Fig. 5.. Time-of-day anti-PD-L1 treatment determines efficacy.

(A-B) Small intestinal Gr1⁺ or Gr1⁺PD-L1⁺ cells as percent of CD45⁺ cells from WT and Apc^+/−;Bmal1^−/− mice (n=5 mice/group for A and 8 mice/group for B). (C-D) Splenic Gr1⁺ or Gr1⁺PD-L1⁺ cells as percent of CD45⁺ cells from WT and Apc^+/−;Bmal1^−/− mice (n=5 mice/genotype for C, n=7 mice/genotype for D). For A-D, animals were sacrificed at ZT 4 and ZT 16 and analyzed by flow cytometry. (E) Graphical schematic of anti-PD-L1 administration experiment at two circadian time points. (F) Spleen weight of Apc^+/−;Bmal1^−/− mice untreated or treated with anti-PD-L1 at ZT 4 or ZT 16 (n=5 mice/group). (G-H) Small intestinal Gr1⁺ cells or CD8⁺ T cells as percent of CD45⁺ cells from Apc^+/−;Bmal1^−/− mice untreated or treated with anti-PD-L1 at ZT 4 or ZT 16 and analyzed by flow cytometry (n=6 mice/group). (I) Small intestinal polyp size from Apc^+/−;Bmal1^−/− mice untreated or treated with anti-PD-L1 at ZT 4 or ZT 16 (n=70 polyps/group). (J) Tumor volume over time for WT mice after subcutaneous injection of MC38 cells and treatment with IgG or anti-PD-L1 at ZT 4 or ZT 16 (n=7 mice/group). (K) Tumor volume of WT mice 21 days after subcutaneous injection of MC38 cells and treatment with IgG or anti-PD-L1 at ZT 4 or ZT 16 (n=7 mice/group, 2 tumors/mouse). (L) Tumor volume of WT mice 18 days after subcutaneous injection of CMT167 cells and treatment with IgG or anti-PD-L1 at ZT 4 or ZT 16 (n=5 mice/group, 2 tumors/mouse). (M) Tumor volume of WT mice 12 days after subcutaneous injection of D4M-S cells and treatment with IgG or anti-PD-L1 at ZT 4 or ZT 16 (n=5 mice/group, 2 tumors/mouse). Data represent the mean ± SEM. Statistical significance was determined by two-tailed Mann-Whitney T-test for A-D, one-way ANOVA with Tukey’s multiple comparison for F-I and K-M, and two-way ANOVA with Tukey’s multiple comparison for J. Asterisks represent p-values from multiple comparisons, with * indicating a p-value of < 0.05, ** indicating a p-value of < 0.01, *** indicating a p-value of < 0.001, **** indicating a p-value of < 0.0001, and ns = not significant.

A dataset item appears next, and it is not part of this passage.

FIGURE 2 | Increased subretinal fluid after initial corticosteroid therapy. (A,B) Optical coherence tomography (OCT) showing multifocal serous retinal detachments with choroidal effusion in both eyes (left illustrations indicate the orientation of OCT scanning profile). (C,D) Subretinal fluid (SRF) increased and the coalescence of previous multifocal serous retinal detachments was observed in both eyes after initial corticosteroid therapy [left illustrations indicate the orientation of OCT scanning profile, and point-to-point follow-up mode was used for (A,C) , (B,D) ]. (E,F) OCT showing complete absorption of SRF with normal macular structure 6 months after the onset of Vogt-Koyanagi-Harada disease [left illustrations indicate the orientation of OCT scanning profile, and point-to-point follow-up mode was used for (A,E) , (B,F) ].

Fig. 6.. Model depicting circadian regulation of MDSCs for anti-PD-L1 treatment.

MDSC abundance and PD-L1 expression is regulated by the circadian clock with a peak during the early active phase. By treating with anti-PD-L1 during the early active phase, when PD-L1 expressing MDSCs are most abundant, immune infiltration is stimulated and tumor growth is inhibited. Figure created using biorender.com.